After completing the install, ensure to add the following into your Windows’s environment variable, {path_to_caffe}
refers to Caffe’s installation.
PYTHONPATH={path_to_caffe}\caffe\python
Deep Dream Python Script
Install Deep Dream Script
You can clone the Deep Dream script from GitHub repository https://github.com/bennycheung/PyDeepDream
git clone https://github.com/bennycheung/PyDeepDream.git
([2017/08/02] make correction to the git repository path to PyDeepDream.git
)
Then install of the Deep Dream script’s dependencies from requirements.txt
list
cd PyDeepDream
conda install --yes --file requirements.txt
See the commandline options,
python deepdream.py --help
Install the GoogLeNet Caffe pre-trained model
cd PyDeepDream
mkdir bvlc_googlenet
cd bvlc_googlenet
download from http://dl.caffe.berkeleyvision.org/bvlc_googlenet.caffemodel (~54 MB)

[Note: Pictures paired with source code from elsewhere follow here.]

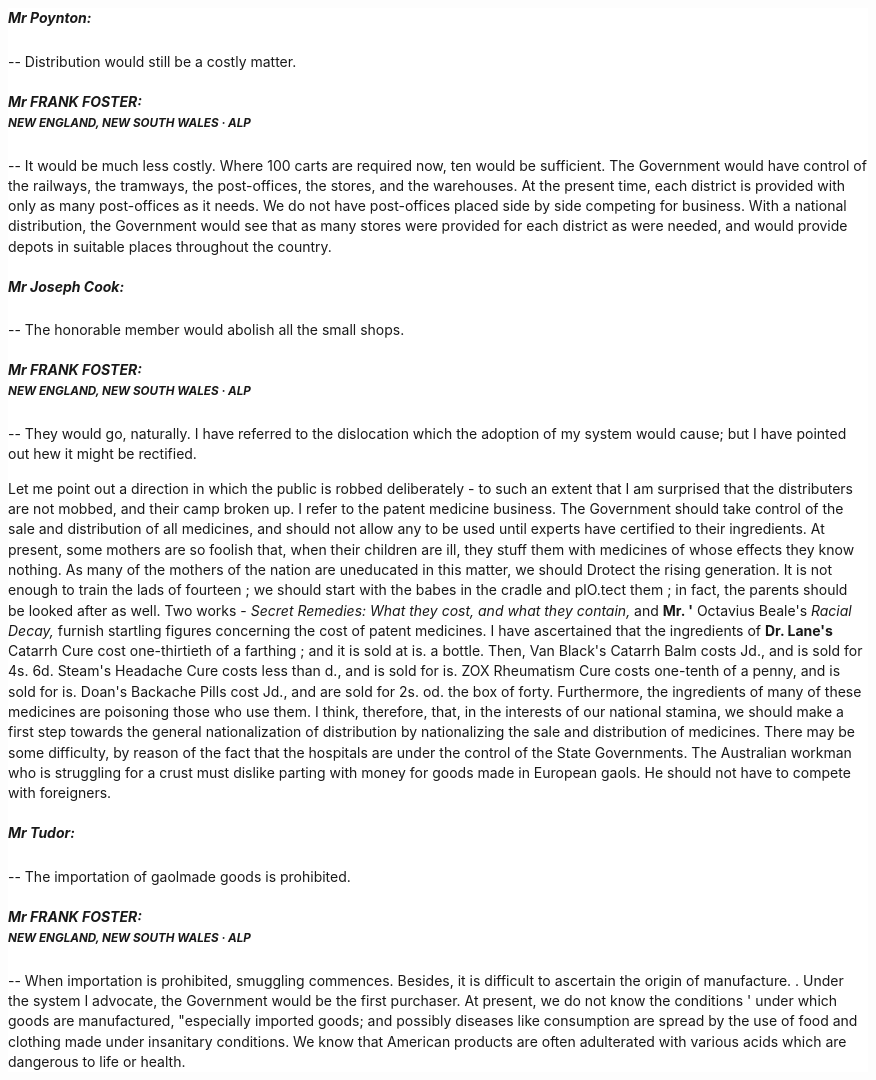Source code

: ##### Mr Poynton:

--  Distribution would still be a costly matter. 

##### Mr FRANK FOSTER:<br><small class="text-muted">NEW ENGLAND, NEW SOUTH WALES &middot; ALP</small>

-- It would be much less costly. Where 100 carts are required now, ten would be sufficient. The Government would have control of the railways, the tramways, the post-offices, the stores, and the warehouses. At the present time, each district is provided with only as many post-offices as it needs. We do not have post-offices placed side by side competing for business. With a national distribution, the Government would see that as many stores were provided for each district as were needed, and would provide depots in suitable places throughout the country. 

##### Mr Joseph Cook:

--  The honorable member would abolish all the small shops. 

##### Mr FRANK FOSTER:<br><small class="text-muted">NEW ENGLAND, NEW SOUTH WALES &middot; ALP</small>

-- They would go, naturally. I have referred to the dislocation which the adoption of my system would cause; but I have pointed out hew it might be rectified. 

Let me point out a direction in which the public is robbed deliberately - to such an extent that I am surprised that the distributers are not mobbed, and their camp broken up. I refer to the patent medicine business. The Government should take control of the sale and distribution of all medicines, and should not allow any to be used until experts have certified to their ingredients. At present, some mothers are so foolish that, when their children are ill, they stuff them with medicines of whose effects they know nothing. As many of the mothers of the nation are uneducated in this matter, we should Drotect the rising generation. It is not enough to train the lads of fourteen ; we should start with the babes in the cradle and plO.tect them ; in fact, the parents should be looked after as well. Two works -  *Secret Remedies: What they cost, and what they contain,*  and  **Mr. '**  Octavius Beale's  *Racial Decay,*  furnish startling figures concerning the cost of patent medicines. I have ascertained that the ingredients of  **Dr. Lane's**  Catarrh Cure cost one-thirtieth of a farthing ; and it is sold at is. a bottle. Then, Van Black's Catarrh Balm costs Jd., and is sold for 4s. 6d. Steam's Headache Cure costs less than d., and is sold for is. ZOX Rheumatism Cure costs one-tenth of a penny, and is sold for is. Doan's Backache Pills cost Jd., and are sold for 2s. od. the box of forty. Furthermore, the ingredients of many of these medicines are poisoning those who use them. I think, therefore, that, in the interests of our national stamina, we should make a first step towards the general nationalization of distribution by nationalizing the sale and distribution of medicines. There may be some difficulty, by reason of the fact that the hospitals are under the control of the State Governments. The Australian workman who is struggling for a crust must dislike parting with money for goods made in European gaols. He should not have to compete with foreigners. 

##### Mr Tudor:

--  The importation of gaolmade goods is prohibited. 

##### Mr FRANK FOSTER:<br><small class="text-muted">NEW ENGLAND, NEW SOUTH WALES &middot; ALP</small>

-- When importation is prohibited, smuggling commences. Besides, it is difficult to ascertain the origin of manufacture. . Under the system I advocate, the Government would be the first purchaser. At present, we do not know the conditions ' under which goods are manufactured, "especially imported goods; and possibly diseases like consumption are spread by the use of food and clothing made under insanitary conditions. We know that American products are often adulterated with various acids which are dangerous to life or health. 

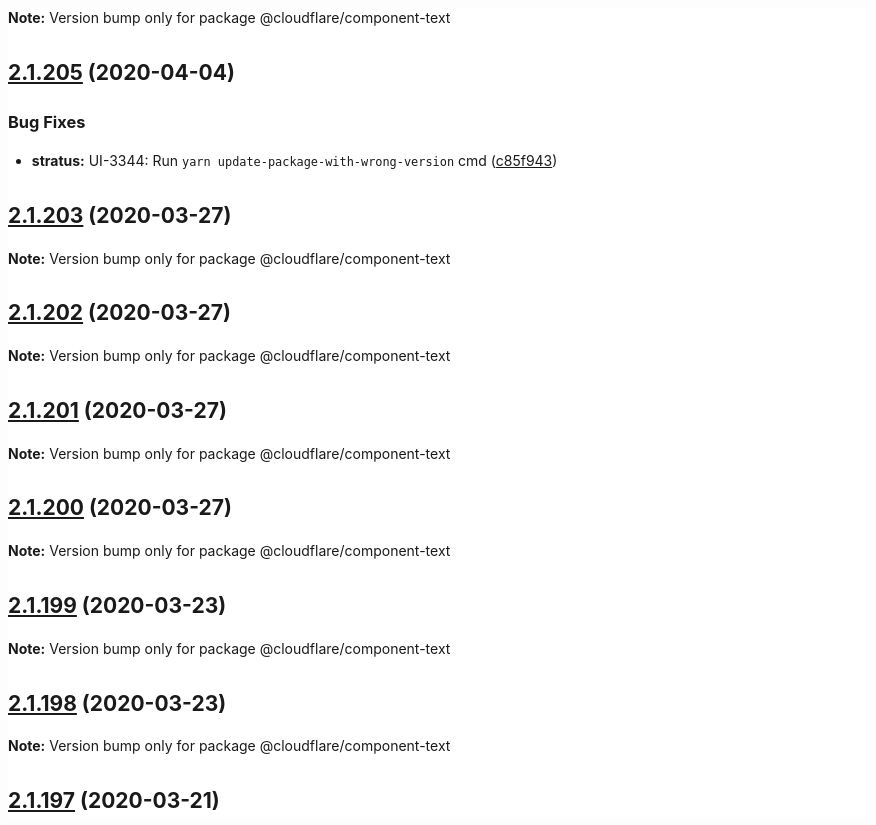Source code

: **Note:** Version bump only for package @cloudflare/component-text

## [2.1.205](http://stash.cfops.it:7999/fe/stratus/compare/@cloudflare/component-text@2.1.203...@cloudflare/component-text@2.1.205) (2020-04-04)

### Bug Fixes

- **stratus:** UI-3344: Run `yarn update-package-with-wrong-version` cmd ([c85f943](http://stash.cfops.it:7999/fe/stratus/commits/c85f943))

## [2.1.203](http://stash.cfops.it:7999/fe/stratus/compare/@cloudflare/component-text@2.1.202...@cloudflare/component-text@2.1.203) (2020-03-27)

**Note:** Version bump only for package @cloudflare/component-text

## [2.1.202](http://stash.cfops.it:7999/fe/stratus/compare/@cloudflare/component-text@2.1.201...@cloudflare/component-text@2.1.202) (2020-03-27)

**Note:** Version bump only for package @cloudflare/component-text

## [2.1.201](http://stash.cfops.it:7999/fe/stratus/compare/@cloudflare/component-text@2.1.200...@cloudflare/component-text@2.1.201) (2020-03-27)

**Note:** Version bump only for package @cloudflare/component-text

## [2.1.200](http://stash.cfops.it:7999/fe/stratus/compare/@cloudflare/component-text@2.1.199...@cloudflare/component-text@2.1.200) (2020-03-27)

**Note:** Version bump only for package @cloudflare/component-text

## [2.1.199](http://stash.cfops.it:7999/fe/stratus/compare/@cloudflare/component-text@2.1.198...@cloudflare/component-text@2.1.199) (2020-03-23)

**Note:** Version bump only for package @cloudflare/component-text

## [2.1.198](http://stash.cfops.it:7999/fe/stratus/compare/@cloudflare/component-text@2.1.197...@cloudflare/component-text@2.1.198) (2020-03-23)

**Note:** Version bump only for package @cloudflare/component-text

## [2.1.197](http://stash.cfops.it:7999/fe/stratus/compare/@cloudflare/component-text@2.1.196...@cloudflare/component-text@2.1.197) (2020-03-21)
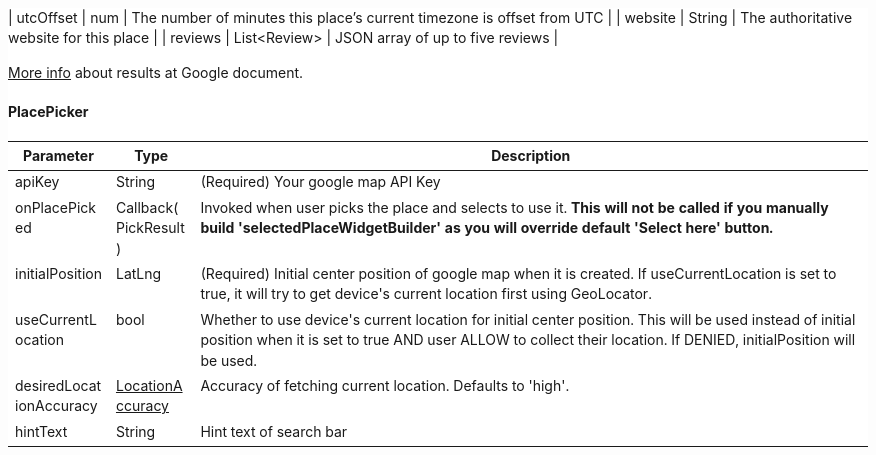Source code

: | utcOffset                | num                | The number of minutes this place’s current timezone is offset from UTC                                                                                |
| website                  | String             | The authoritative website for this place                                                                                                              |
| reviews                  | List\<Review\>     | JSON array of up to five reviews                                                                                                                      |

[More info](https://developers.google.com/places/web-service/details) about results at Google document.

#### PlacePicker

| Parameter                                                        | Type                                                      | Description                                                                                                                                                                                                                                                                                                                                                                                                                                                                        |
| ---------------------------------------------------------------- | --------------------------------------------------------- | ---------------------------------------------------------------------------------------------------------------------------------------------------------------------------------------------------------------------------------------------------------------------------------------------------------------------------------------------------------------------------------------------------------------------------------------------------------------------------------- |
| apiKey                                                           | String                                                    | (Required) Your google map API Key                                                                                                                                                                                                                                                                                                                                                                                                                                                 |
| onPlacePicked                                                    | Callback(PickResult)                                      | Invoked when user picks the place and selects to use it. **This will not be called if you manually build 'selectedPlaceWidgetBuilder' as you will override default 'Select here' button.**                                                                                                                                                                                                                                                                                         |
| initialPosition                                                  | LatLng                                                    | (Required) Initial center position of google map when it is created. If useCurrentLocation is set to true, it will try to get device's current location first using GeoLocator.                                                                                                                                                                                                                                                                                                    |
| useCurrentLocation                                               | bool                                                      | Whether to use device's current location for initial center position. This will be used instead of initial position when it is set to true AND user ALLOW to collect their location. If DENIED, initialPosition will be used.                                                                                                                                                                                                                                                      |
| desiredLocationAccuracy                                          | [LocationAccuracy](https://pub.dev/packages/geolocator)   | Accuracy of fetching current location. Defaults to 'high'.                                                                                                                                                                                                                                                                                                                                                                                                                         |
| hintText                                                         | String                                                    | Hint text of search bar                                                                                                                                                                                                                                                                                                                                                                                                                                                            |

and save the model here at bvlc_googlenet/bvlc_googlenet.caffemodel
. The deepdream.py
assumes it can find the model there.
How to Use
Don’t forget to activate your prepared caffe
virtual environment.
source activate caffe
Use -i
to specify your input content image. It will deep dream at a random layer.
python deepdream.py -i {your_image}.jpg
If you want to start Deep Dream at a layer depth, type and octave manually:
python deepdream.py -d 1 -t 1 -o 6 -i Style_StarryNight.jpg
Running All Layers Experiment
We are using -d
to define which layer that we shall perform the Deep Dream. The level number will be mapped to a GoogLeNet layer name.
# Level 1 - inception_3a_1x1
python deepdream.py -d 1 -t 1 -o 6 -i Style_StarryNight.jpg
# Level 2 - inception_3b_1x1
python deepdream.py -d 2 -t 1 -o 6 -i Style_StarryNight.jpg
# Level 3 - inception_4a_1x1
python deepdream.py -d 3 -t 1 -o 6 -i Style_StarryNight.jpg
# Level 5 - inception_4c_1x1
python deepdream.py -d 5 -t 1 -o 6 -i Style_StarryNight.jpg
# Level 7 - inception_4e_1x1
python deepdream.py -d 7 -t 1 -o 6 -i Style_StarryNight.jpg
# Level 9 - inception_5b_1x1
python deepdream.py -d 9 -t 1 -o 6 -i Style_StarryNight.jpg
The output dream images are stored with the original photo and tagged with a inception layer name. For example, Style_StarryNight.jpg
with -d 1
will produce the Deep Dream result Style_StrarryNight_inception_3a_1x1_dream.jpg
.
Here are the images of the Deep Dreaming,
Figure. Deep Dream results from the inception into different levels of the neural network. Lower levels amplify the NN patterns. Higher levels amplify the NN objects
Deep Dream on the Raspberry Pi 3
Deep Dream can actually be run on the Raspberry Pi 3 and Raspbian Jessie; find out how from this excellent tutorial:
http://www.knight-of-pi.org/deepdream-on-the-raspberry-pi-3-with-raspbian-jessie/
Notes: Running on Raspberry Pi 3 is not fast (as expected due to a weaker CPU and no GPU acceleration). Each snapshot will take 5 to 20 minutes. Also due to the memory limitation, it can not Deep Dream beyond layer level 6 (i.e. inception_4d_1x1 is the limit).